COVID-19 is bad, but we caught many breaks. We were fortunate that a tight-knit community of scientists and taxpayer-funded laboratories could develop effective vaccines in record-breaking time. Unlike other viruses, COVID-19 spreads almost exclusively through respiratory droplets. Simple precautions like wearing a mask are effective in preventing viral spread.

“There will be a next pandemic and it may be worse in terms of the case fatality rate of the virus.”

None of those qualities are guaranteed for the next pandemic, which infectious-disease experts say is coming sooner than later.

Defeating COVID-19 and ensuring that the next pandemic does not deal a devastating blow means addressing the gaps found in low-income countries. What does that look like?

It starts with correcting the early failings of the pandemic response. Low-income countries were desperately short of personal protective equipment (PPE) and testing to limit and understand the virus spread. As the southern hemisphere headed into their winter, they lacked not only vaccine doses, but the basics for vaccine distribution, like syringes and adequate refrigeration. These shortages were borne of both weak supply chains and limited supply because of pre-ordering huge volumes of vaccines in high-income countries — some of which went unused and expired.

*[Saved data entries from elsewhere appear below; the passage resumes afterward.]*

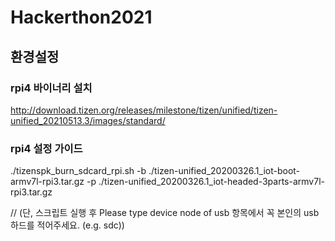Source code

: # Hackerthon2021

## 환경설정
### rpi4 바이너리 설치
http://download.tizen.org/releases/milestone/tizen/unified/tizen-unified_20210513.3/images/standard/

### rpi4 설정 가이드
 ./tizenspk_burn_sdcard_rpi.sh -b ./tizen-unified_20200326.1_iot-boot-armv7l-rpi3.tar.gz -p ./tizen-unified_20200326.1_iot-headed-3parts-armv7l-rpi3.tar.gz

 // (단, 스크립트 실행 후 Please type device node of usb 항목에서 꼭 본인의 usb 하드를 적어주세요. (e.g. sdc))




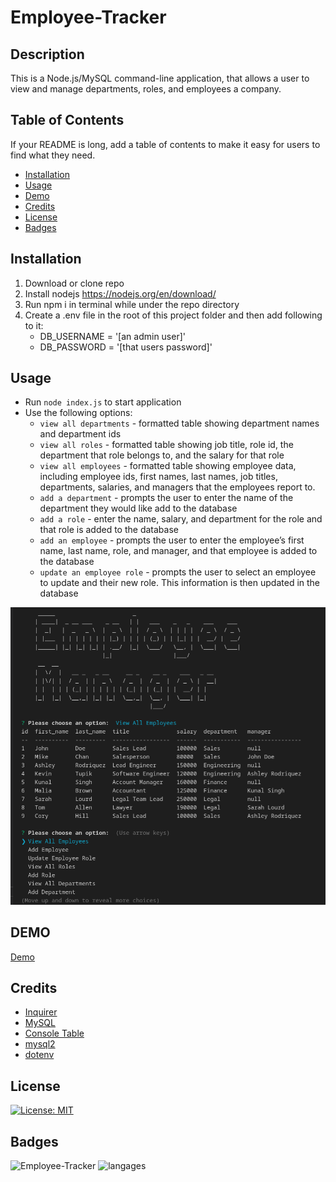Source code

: # Employee-Tracker

## Description

This is a Node.js/MySQL command-line application, that allows a user to view and manage departments, roles, and employees a company.


## Table of Contents

If your README is long, add a table of contents to make it easy for users to find what they need.

- [Installation](#installation)
- [Usage](#usage)
- [Demo](#demo)
- [Credits](#credits)
- [License](#license)
- [Badges](#badges)

## Installation

1. Download or clone repo
2. Install nodejs https://nodejs.org/en/download/
3. Run npm i in terminal while under the repo directory
4. Create a .env file in the root of this project folder and then add following to it:
    - DB_USERNAME = '[an admin user]'
    - DB_PASSWORD = '[that users password]'
    
## Usage

* Run `node index.js` to start application
* Use the following options:
    - `view all departments` -  formatted table showing department names and department ids
    - `view all roles` -  formatted table showing job title, role id, the department that role belongs to, and the salary for that role
    - `view all employees` - formatted table showing employee data, including employee ids, first names, last names, job titles, departments, salaries, and managers that the employees report to.
    - `add a department` - prompts the user to enter the name of the department they would like add to the database
    - `add a role` - enter the name, salary, and department for the role and that role is added to the database
    - `add an employee` - prompts the user to enter the employee’s first name, last name, role, and manager, and that employee is added to the database
    - `update an employee role` - prompts the user to select an employee to update and their new role. This information is then updated in the database 

![screenshot](./assets/screenshot.png)

## DEMO

[Demo](https://drive.google.com/file/d/13cD0w_8e1PJoThb2A5CgKlVkmxcJ1ITo/view?usp=sharing)

## Credits

* [Inquirer](https://www.npmjs.com/package/inquirer)
* [MySQL](https://www.mysql.com/)
* [Console Table](https://www.npmjs.com/package/console-table)
* [mysql2](https://www.npmjs.com/package/mysql2)
* [dotenv](https://www.npmjs.com/package/dotenv)

## License

[![License: MIT](https://img.shields.io/badge/License-MIT-yellow.svg)](https://opensource.org/licenses/MIT)

## Badges

![Employee-Tracker](https://img.shields.io/github/languages/top/gnimelf/Employee-Tracker)
![langages](https://img.shields.io/github/languages/count/gnimelf/Employee-Tracker)



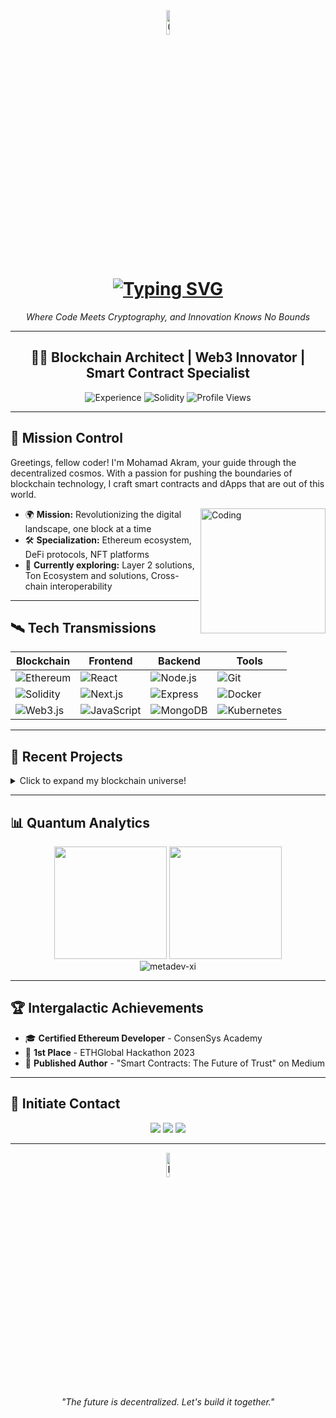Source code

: <div align="center">
  <img src="https://0xtech.gorg/images/logo.png" alt="0x Technologies" width="10%">
  <h1>
    <a href="https://git.io/typing-svg"><img src="https://readme-typing-svg.demolab.com?font=Fira+Code&size=30&pause=1000&color=F7F7F7&center=true&vCenter=true&width=550&lines=🌟+Running+Blockchain+Universe;at+0x+Technologies+🌟" alt="Typing SVG" /></a>
  </h1>
  <p><i>Where Code Meets Cryptography, and Innovation Knows No Bounds</i></p>
</div>

---

<h2 align="center">👨‍💻 Blockchain Architect | Web3 Innovator | Smart Contract Specialist</h2>

<p align="center">
  <img src="https://img.shields.io/badge/Experience-6%2B%20Years-brightgreen?style=for-the-badge" alt="Experience">
  <img src="https://img.shields.io/badge/Solidity-2%2B%20Years-blue?style=for-the-badge" alt="Solidity">
  <img src="https://komarev.com/ghpvc/?username=metadev-xi&color=blueviolet&style=for-the-badge" alt="Profile Views">
</p>

---

## 🚀 Mission Control

Greetings, fellow coder! I'm Mohamad Akram, your guide through the decentralized cosmos. With a passion for pushing the boundaries of blockchain technology, I craft smart contracts and dApps that are out of this world. 

<img align="right" alt="Coding" width="200" src="https://media.giphy.com/media/qgQUggAC3Pfv687qPC/giphy.gif">

- 🌍 **Mission:** Revolutionizing the digital landscape, one block at a time
- 🛠 **Specialization:** Ethereum ecosystem, DeFi protocols, NFT platforms
- 🔭 **Currently exploring:** Layer 2 solutions, Ton Ecosystem and solutions, Cross-chain interoperability

---

## 🛰 Tech Transmissions

<div align="center">

| Blockchain | Frontend | Backend | Tools |
|------------|----------|---------|-------|
| ![Ethereum](https://img.shields.io/badge/-Ethereum-3C3C3D?style=flat-square&logo=ethereum&logoColor=white) | ![React](https://img.shields.io/badge/-React-61DAFB?style=flat-square&logo=react&logoColor=black) | ![Node.js](https://img.shields.io/badge/-Node.js-339933?style=flat-square&logo=node.js&logoColor=white) | ![Git](https://img.shields.io/badge/-Git-F05032?style=flat-square&logo=git&logoColor=white) |
| ![Solidity](https://img.shields.io/badge/-Solidity-363636?style=flat-square&logo=solidity&logoColor=white) | ![Next.js](https://img.shields.io/badge/-Next.js-000000?style=flat-square&logo=next.js&logoColor=white) | ![Express](https://img.shields.io/badge/-Express-000000?style=flat-square&logo=express&logoColor=white) | ![Docker](https://img.shields.io/badge/-Docker-2496ED?style=flat-square&logo=docker&logoColor=white) |
| ![Web3.js](https://img.shields.io/badge/-Web3.js-F16822?style=flat-square&logo=web3.js&logoColor=white) | ![JavaScript](https://img.shields.io/badge/-JavaScript-F7DF1E?style=flat-square&logo=javascript&logoColor=black) | ![MongoDB](https://img.shields.io/badge/-MongoDB-47A248?style=flat-square&logo=mongodb&logoColor=white) | ![Kubernetes](https://img.shields.io/badge/-Kubernetes-326CE5?style=flat-square&logo=kubernetes&logoColor=white) |

</div>

---

## 🌠 Recent Projects

<details>
  <summary>Click to expand my blockchain universe!</summary>

  1. **🔄 Uniswap V2 DEX** - Revolutionizing decentralized trading
  2. **🥞 PancakeSwap** - Leading AMM on BNB Chain
  3. **👛 Multichain Decentralized Wallet** - Secure, user-friendly crypto management
  4. **🤝 FriendTech** - Pioneering decentralized social trading
  5. **📊 Debank.com & Zapper.fi Clones** - Multichain wallet tracking and DeFi analytics
  6. **🚀 Crypto Launchpad** - Empowering new token launches
  7. **🖼️ OpenSea-like NFT Marketplace** - Facilitating digital art trading
  8. **🔐 Multi-Signature Decentralized Vault** - Enhanced security for digital assets
  9. **🛡️ Dehack.ai** - Cutting-edge smart contract security and monitoring
  10. **💎 Pololinks** - Innovative staking with rewards on Polygon
  11. **🤖 Crypto Tracking Telegram Bot** - Real-time transaction monitoring
  12. **🔍 Etherscan-like Block Explorer** - Blockchain transparency tool
  13. **📈 DeFi Dashboard** - Comprehensive portfolio management
  14. **🌴 Celo Chain NFT Marketplace** - Expanding NFT ecosystem
  15. **🔀 Anyswap Clone** - Cross-chain asset swapping
  16. **💼 Crypto Portfolio Tracker** - Intuitive asset management
  17. **📊 Decentralized & Centralized Trading Platforms** - Catering to all trader preferences
  18. **🤖 Uniswap/PancakeSwap Trading Bot** - Automated trading strategies
  19. **☀️ Solana Trading DEX** - High-speed, low-cost trading
  20. **🏆 Multichain Staking & Rewards** - On Tron, BNB, and Ethereum chains

</details>

---

## 📊 Quantum Analytics

<div align="center">
  <img height="180em" src="https://github-readme-stats.vercel.app/api?username=metadev-xi&show_icons=true&theme=radical&include_all_commits=true&count_private=true"/>
  <img height="180em" src="https://github-readme-stats.vercel.app/api/top-langs/?username=metadev-xi&layout=compact&langs_count=7&theme=radical"/>
</div>

<div align="center">
  <img src="https://github-readme-streak-stats.herokuapp.com/?user=metadev-xi&theme=radical" alt="metadev-xi" />
</div>

---

## 🏆 Intergalactic Achievements

- 🎓 **Certified Ethereum Developer** - ConsenSys Academy
- 🥇 **1st Place** - ETHGlobal Hackathon 2023
- 📝 **Published Author** - "Smart Contracts: The Future of Trust" on Medium

---

## 🌌 Initiate Contact

<p align="center">
  <a href="https://metadev-xi.vercel.app" target="_blank"><img src="https://img.shields.io/badge/-Website-FF7139?style=for-the-badge&logo=Firefox-Browser&logoColor=white"></a>
  <a href="https://linkedin.com/in/mohamad-akram" target="_blank"><img src="https://img.shields.io/badge/-LinkedIn-0077B5?style=for-the-badge&logo=linkedin&logoColor=white"></a>
  <a href="mailto:metadevxi@gmail.com"><img src="https://img.shields.io/badge/-Email-D14836?style=for-the-badge&logo=gmail&logoColor=white"></a>
</p>

---

<div align="center">
  <img src="https://0xtech.guru/images/logo.png" alt="Footer" width="10%">
  <br>
  <i>"The future is decentralized. Let's build it together."</i>
</div>
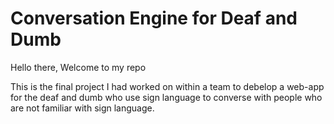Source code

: # Conversation Engine for Deaf and Dumb

Hello there,
Welcome to my repo

This is the final project I had worked on within a team to debelop a web-app for the deaf and dumb who use sign language to converse with people who are not familiar with sign language.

Public-private partnerships (PPPs) formed by governments, international donors, nonprofits and pharmaceutical companies can help build local capacity to combat COVID-19 and help prepare low-income countries for the next pandemic.

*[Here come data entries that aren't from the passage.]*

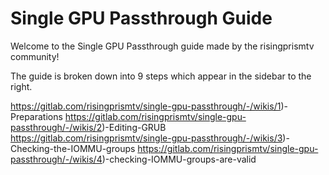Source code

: # Single GPU Passthrough Guide

Welcome to the Single GPU Passthrough guide made by the risingprismtv community!

The guide is broken down into 9 steps which appear in the sidebar to the right.

https://gitlab.com/risingprismtv/single-gpu-passthrough/-/wikis/1)-Preparations
https://gitlab.com/risingprismtv/single-gpu-passthrough/-/wikis/2)-Editing-GRUB
https://gitlab.com/risingprismtv/single-gpu-passthrough/-/wikis/3)-Checking-the-IOMMU-groups
https://gitlab.com/risingprismtv/single-gpu-passthrough/-/wikis/4)-checking-IOMMU-groups-are-valid
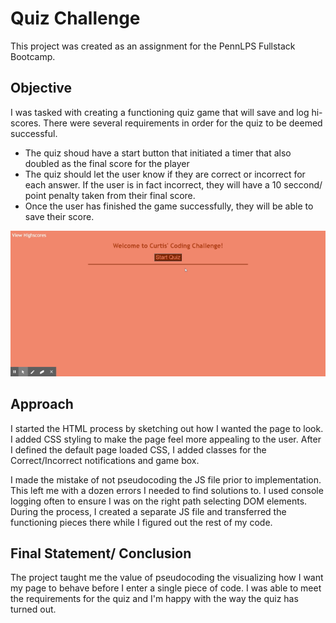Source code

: # Quiz Challenge
This project was created as an assignment for the PennLPS Fullstack Bootcamp.

## Objective
I was tasked with creating a functioning quiz game that will save and log hi-scores. There were several requirements in order for the quiz to be deemed successful.
- The quiz shoud have a start button that initiated a timer that also doubled as the final score for the player
- The quiz should let the user know if they are correct or incorrect for each answer. If the user is in fact incorrect, they will have a 10 seccond/ point penalty taken from their final score.
- Once the user has finished the game successfully, they will be able to save their score.

![Quiz Walkthrough](https://raw.githubusercontent.com/chender93/codingchallenge/master/assets/images/Curtis'%20Coding%20Challenge.gif)
## Approach
I started the HTML process by sketching out how I wanted the page to look. I added CSS styling to make the page feel more appealing to the user. After I defined the default page loaded CSS, I added classes for the Correct/Incorrect notifications and game box.

I made the mistake of not pseudocoding the JS file prior to implementation. This left me with a dozen errors I needed to find solutions to. I used console logging often to ensure I was on the right path selecting DOM elements. During the process, I created a separate JS file and transferred the functioning pieces there while I figured out the rest of my code. 

## Final Statement/ Conclusion
The project taught me the value of pseudocoding the visualizing how I want my page to behave before I enter a single piece of code. I was able to meet the requirements for the quiz and I'm happy with the way the quiz has turned out.
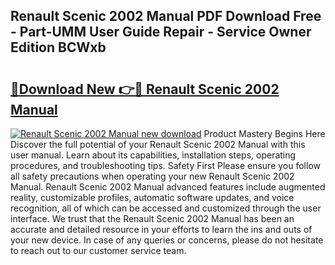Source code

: ## Renault Scenic 2002 Manual PDF Download Free - Part-UMM User Guide Repair - Service Owner Edition BCWxb

# <h2><a href="http://cf19366.oget.top/?id=Renault+Scenic+2002+Manual">🔗Download New 👉🔴 Renault Scenic 2002 Manual</a></h2>

[![Renault Scenic 2002 Manual new download](https://i.imgur.com/5g1atiW.png)](http://cf19366.oget.top/?id=Renault+Scenic+2002+Manual)
Product Mastery Begins Here Discover the full potential of your Renault Scenic 2002 Manual with this user manual. Learn about its capabilities, installation steps, operating procedures, and troubleshooting tips. Safety First Please ensure you follow all safety precautions when operating your new Renault Scenic 2002 Manual. Renault Scenic 2002 Manual advanced features include augmented reality, customizable profiles, automatic software updates, and voice recognition, all of which can be accessed and customized through the user interface. We trust that the Renault Scenic 2002 Manual has been an accurate and detailed resource in your efforts to learn the ins and outs of your new device. In case of any queries or concerns, please do not hesitate to reach out to our customer service team.
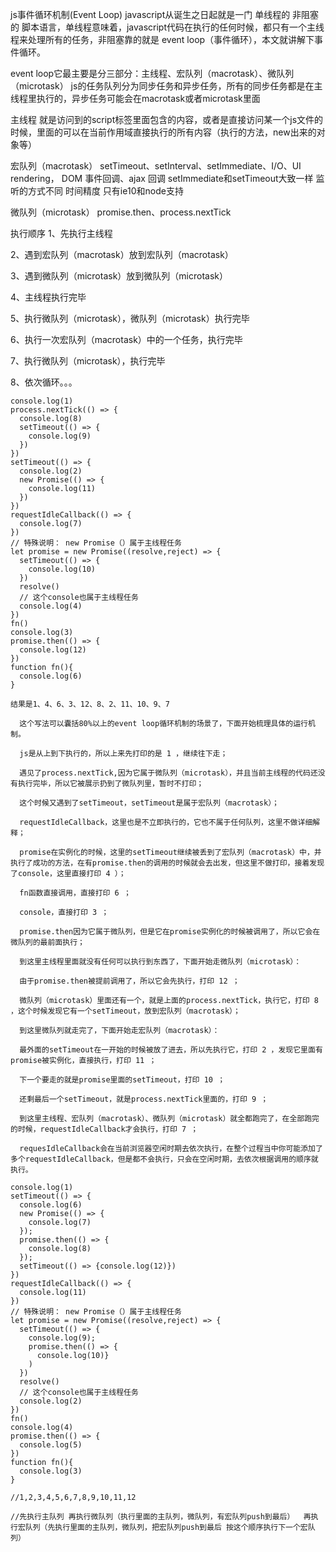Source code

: js事件循环机制(Event Loop)
  javascript从诞生之日起就是一门  单线程的  非阻塞的  脚本语言，单线程意味着，javascript代码在执行的任何时候，都只有一个主线程来处理所有的任务，非阻塞靠的就是 event loop（事件循环），本文就讲解下事件循环。

event loop它最主要是分三部分：主线程、宏队列（macrotask）、微队列（microtask）
  js的任务队列分为同步任务和异步任务，所有的同步任务都是在主线程里执行的，异步任务可能会在macrotask或者microtask里面

  主线程
    就是访问到的script标签里面包含的内容，或者是直接访问某一个js文件的时候，里面的可以在当前作用域直接执行的所有内容（执行的方法，new出来的对象等）

  宏队列（macrotask）
    setTimeout、setInterval、setImmediate、I/O、UI rendering， DOM 事件回调、ajax 回调
    setImmediate和setTimeout大致一样 监听的方式不同 时间精度 只有ie10和node支持

  微队列（microtask）
    promise.then、process.nextTick

执行顺序
  1、先执行主线程

  2、遇到宏队列（macrotask）放到宏队列（macrotask）

  3、遇到微队列（microtask）放到微队列（microtask）

  4、主线程执行完毕

  5、执行微队列（microtask），微队列（microtask）执行完毕

  6、执行一次宏队列（macrotask）中的一个任务，执行完毕

  7、执行微队列（microtask），执行完毕

  8、依次循环。。。

    console.log(1)
    process.nextTick(() => {
      console.log(8)
      setTimeout(() => {
        console.log(9)
      })
    })
    setTimeout(() => {
      console.log(2)
      new Promise(() => {
        console.log(11)
      })
    })
    requestIdleCallback(() => {
      console.log(7)
    })
    // 特殊说明： new Promise（）属于主线程任务
    let promise = new Promise((resolve,reject) => {
      setTimeout(() => {
        console.log(10)
      })
      resolve()
      // 这个console也属于主线程任务
      console.log(4)
    })
    fn()
    console.log(3)
    promise.then(() => {
      console.log(12)
    })
    function fn(){
      console.log(6)
    } 

    结果是1、4、6、3、12、8、2、11、10、9、7

      这个写法可以囊括80%以上的event loop循环机制的场景了，下面开始梳理具体的运行机制。

      js是从上到下执行的，所以上来先打印的是 1 ，继续往下走；

      遇见了process.nextTick,因为它属于微队列（microtask），并且当前主线程的代码还没有执行完毕，所以它被展示扔到了微队列里，暂时不打印；

      这个时候又遇到了setTimeout，setTimeout是属于宏队列（macrotask）；

      requestIdleCallback，这里也是不立即执行的，它也不属于任何队列，这里不做详细解释；

      promise在实例化的时候，这里的setTimeout继续被丢到了宏队列（macrotask）中，并执行了成功的方法，在有promise.then的调用的时候就会去出发，但这里不做打印，接着发现了console，这里直接打印 4 ）；

      fn函数直接调用，直接打印 6 ；

      console，直接打印 3 ；

      promise.then因为它属于微队列，但是它在promise实例化的时候被调用了，所以它会在微队列的最前面执行；

      到这里主线程里面就没有任何可以执行到东西了，下面开始走微队列（microtask）：

      由于promise.then被提前调用了，所以它会先执行，打印 12 ；

      微队列（microtask）里面还有一个，就是上面的process.nextTick，执行它，打印 8 ，这个时候发现它有一个setTimeout，放到宏队列（macrotask）；

      到这里微队列就走完了，下面开始走宏队列（macrotask）：

      最外面的setTimeout在一开始的时候被放了进去，所以先执行它，打印 2 ，发现它里面有promise被实例化，直接执行，打印 11 ；

      下一个要走的就是promise里面的setTimeout，打印 10 ；

      还剩最后一个setTimeout，就是process.nextTick里面的，打印 9 ；

      到这里主线程、宏队列（macrotask）、微队列（microtask）就全都跑完了，在全部跑完的时候，requestIdleCallback才会执行，打印 7 ；

      requesIdleCallback会在当前浏览器空闲时期去依次执行，在整个过程当中你可能添加了多个requestIdleCallback，但是都不会执行，只会在空闲时期，去依次根据调用的顺序就执行。

    console.log(1)
    setTimeout(() => {
      console.log(6)
      new Promise(() => {
        console.log(7)
      });
      promise.then(() => {
        console.log(8)
      });
      setTimeout(() => {console.log(12)})
    })
    requestIdleCallback(() => {
      console.log(11)
    })
    // 特殊说明： new Promise（）属于主线程任务
    let promise = new Promise((resolve,reject) => {
      setTimeout(() => {
        console.log(9);
        promise.then(() => {
          console.log(10)}
        )
      })
      resolve()
      // 这个console也属于主线程任务
      console.log(2)
    })
    fn()
    console.log(4)
    promise.then(() => {
      console.log(5)
    })
    function fn(){
      console.log(3)
    } 

    //1,2,3,4,5,6,7,8,9,10,11,12

    //先执行主队列 再执行微队列（执行里面的主队列，微队列，有宏队列push到最后）  再执行宏队列（先执行里面的主队列，微队列，把宏队列push到最后 按这个顺序执行下一个宏队列）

Such PPPs will be a win-win. Low-income countries build local capacity and take ownership over manufacturing, distribution, and supply-chains while pharmaceutical companies gain a foothold and valuable partnerships in new markets.

PPPs have played a key role in tackling previous global health crises, such as HIV/AIDS. The U.S. President’s Emergency Plan for AIDS Relief (PEPFAR) utilized PPPs to strengthen logistics and supply chains and HIV lab practices. PEPFAR has played a critical role in prevention of new infections and managing existing infections through effective treatments, saving 20 million lives.

PPPs could form the backbone of developing local vaccine manufacturing and distribution capabilities to get more people vaccinated in low-income countries and save lives. The charity model of high-income countries donating vaccines or funding for vaccines has failed. Just 7.3% of people in low-income countries are fully vaccinated, compared to 56.1% globally. Only 0.8% of all doses delivered have been administered in low-income countries. Africa has the lowest vaccination rate of any continent, with just 11.8% of the population receiving one dose.

As the world faces a global shortage of healthcare workers, there is a desperate need to train and maintain a skilled workforce to fight COVID-19 and any future pandemic. From offering low-interest loans to the cover tuition of aspiring health workers to providing training programs to build local capacity, PPPs can play an integral role in recruiting and training health workers. Low-income countries still lack adequate human resources to administer COVID-19 tests and vaccines. In an emergency, not everyone who administers a test or vaccine needs to be a nurse. People can be quickly trained to provide those crucial services.

PPPs are a better way to mobilize the resources and expertise to distribute some of the building blocks of a global health-security system. Waiting for the handouts or hand-me-downs when it comes to PPE and vaccines is not an effective or equitable way to combat pandemics.